Similar to the shale formations found onshore, lower tertiary rocks have very low permeability. But it is the extremely high pressure environment they are found in that requires larger horsepower pressure pumps for stimulation and fracturing than all other subsea formations. “It is important to understand the difference between the lower tertiary challenge and the rest of the business,” said Chris Malbrel, a product line manager of sand control and pumping at Baker Hughes.
In general, whether they are working in the lower tertiary or less demanding reservoirs, offshore stimulation vessels share the philosophy used in onshore shale plays and even use some of the same equipment, including the pumps and proppant blenders. “The fundamentals are the same,” Malbrel said. “You are trying to do exactly the same thing offshore as onshore, however, the environment is different and the risk reward equation is different.”
In the offshore industry, lower tertiary wells are especially expensive because they tap into ultradeepwater high-pressure/high-temperature reservoirs and are among the deepest wells drilled in the Gulf. These conditions drive costs up by hundreds of millions of dollars. To recoup their investment and make a profit, companies must see high outputs measured in tens of thousands of barrels per day for decades.
Lower tertiary wells are relatively young compared with other types of offshore developments, and there is an open question as to whether the industry’s current offshore pressure and stimulation methods need to be stepped up a few notches. “It is a debate among operators,” Malbrel said. “Some operators believe the way we are developing the wells today is not going to be enough.”
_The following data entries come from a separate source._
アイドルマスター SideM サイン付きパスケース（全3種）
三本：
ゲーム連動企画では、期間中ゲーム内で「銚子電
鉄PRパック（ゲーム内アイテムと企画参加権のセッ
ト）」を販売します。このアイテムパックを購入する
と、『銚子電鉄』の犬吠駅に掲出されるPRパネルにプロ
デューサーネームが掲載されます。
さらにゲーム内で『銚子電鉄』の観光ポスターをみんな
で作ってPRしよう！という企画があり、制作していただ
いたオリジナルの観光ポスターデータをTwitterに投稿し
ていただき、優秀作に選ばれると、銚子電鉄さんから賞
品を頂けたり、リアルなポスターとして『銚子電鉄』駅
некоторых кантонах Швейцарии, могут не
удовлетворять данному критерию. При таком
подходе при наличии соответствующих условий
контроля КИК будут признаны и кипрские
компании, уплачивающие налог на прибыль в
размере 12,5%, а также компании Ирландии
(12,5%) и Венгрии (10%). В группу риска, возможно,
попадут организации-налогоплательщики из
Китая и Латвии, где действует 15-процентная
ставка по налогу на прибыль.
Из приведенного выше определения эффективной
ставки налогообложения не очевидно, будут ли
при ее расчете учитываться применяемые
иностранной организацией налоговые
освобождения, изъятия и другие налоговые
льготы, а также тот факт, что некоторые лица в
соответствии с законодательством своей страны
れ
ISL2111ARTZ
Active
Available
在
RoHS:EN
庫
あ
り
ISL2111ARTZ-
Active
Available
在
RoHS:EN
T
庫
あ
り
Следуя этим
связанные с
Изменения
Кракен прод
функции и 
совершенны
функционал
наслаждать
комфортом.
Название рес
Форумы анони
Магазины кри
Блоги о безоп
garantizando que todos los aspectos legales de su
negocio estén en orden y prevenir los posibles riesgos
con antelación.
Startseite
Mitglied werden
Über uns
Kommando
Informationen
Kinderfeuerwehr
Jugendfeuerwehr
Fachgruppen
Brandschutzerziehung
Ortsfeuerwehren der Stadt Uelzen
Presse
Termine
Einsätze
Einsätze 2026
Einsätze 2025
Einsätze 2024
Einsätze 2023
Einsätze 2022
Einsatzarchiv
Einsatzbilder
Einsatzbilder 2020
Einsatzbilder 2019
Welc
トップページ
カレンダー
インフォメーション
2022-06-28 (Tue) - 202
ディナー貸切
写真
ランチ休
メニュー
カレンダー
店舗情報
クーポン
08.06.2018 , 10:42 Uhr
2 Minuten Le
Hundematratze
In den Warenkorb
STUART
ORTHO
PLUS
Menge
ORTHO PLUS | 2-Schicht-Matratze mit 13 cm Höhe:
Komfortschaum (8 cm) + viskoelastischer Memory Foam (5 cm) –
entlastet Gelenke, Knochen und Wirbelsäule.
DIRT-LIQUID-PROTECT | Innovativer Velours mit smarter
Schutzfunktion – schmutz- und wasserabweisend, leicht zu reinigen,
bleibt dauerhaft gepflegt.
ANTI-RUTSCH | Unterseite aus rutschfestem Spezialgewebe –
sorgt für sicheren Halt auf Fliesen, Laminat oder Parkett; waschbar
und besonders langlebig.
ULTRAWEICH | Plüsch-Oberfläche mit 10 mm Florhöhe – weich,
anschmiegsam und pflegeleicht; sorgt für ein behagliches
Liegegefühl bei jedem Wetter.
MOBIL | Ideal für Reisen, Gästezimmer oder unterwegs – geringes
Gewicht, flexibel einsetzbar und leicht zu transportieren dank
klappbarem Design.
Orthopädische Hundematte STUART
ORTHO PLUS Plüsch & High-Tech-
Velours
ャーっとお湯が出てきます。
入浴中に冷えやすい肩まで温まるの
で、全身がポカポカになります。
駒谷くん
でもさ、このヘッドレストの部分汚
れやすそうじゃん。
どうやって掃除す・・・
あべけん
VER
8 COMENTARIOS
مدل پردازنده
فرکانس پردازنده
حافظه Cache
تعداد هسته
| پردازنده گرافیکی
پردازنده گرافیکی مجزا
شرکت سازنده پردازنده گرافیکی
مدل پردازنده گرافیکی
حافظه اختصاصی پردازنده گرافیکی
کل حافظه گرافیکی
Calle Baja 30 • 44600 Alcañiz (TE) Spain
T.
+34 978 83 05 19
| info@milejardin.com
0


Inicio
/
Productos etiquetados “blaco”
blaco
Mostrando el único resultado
Most of today’s deepwater fracturing jobs are limited to a maximum of five stages because of the amount of proppant that one vessel can bring offshore, which Malbrel noted is enough to meet operators’ current demands. But he said operators are wondering if 10 or 15 stages will be needed in the near future to yield more production, as it has onshore.
“That technology, in terms of completion, does not exist yet,” for offshore jobs, he said, explaining that do 10 or more stages while keeping the size of stimulation vessels manageable will be a challenge but not overly complicated. More stages means more proppant. Right now, the vessels are self-contained and arrive on location with everything needed for the job without having to sail back to port. If more fracturing stages are needed down the road for more challenging wells, Malbrel said that instead of building larger stimulation vessels, a simpler solution might involve bringing along a supply vessel to store and transfer extra volumes of proppant for larger jobs.
Onshore, dozens of pumps and other systems are assembled together on a pad site over a span of several hours before the fracturing job can commence. In contrast, when stimulation vessels pull up alongside a drilling rig, drillship, or a platform, they must be immediately ready to connect to the riser via a flexible pipe to carry out the fracturing job. This requires excellent station-keeping capabilities to prevent the stimulation vessel from moving away from the rig or getting too close to it.
To handle rough seas, Baker Hughes’ latest additions to its fleet are equipped with a Class 2 dynamic positioning system, known as DP-2, which provides added redundancy if one station-keeping system fails.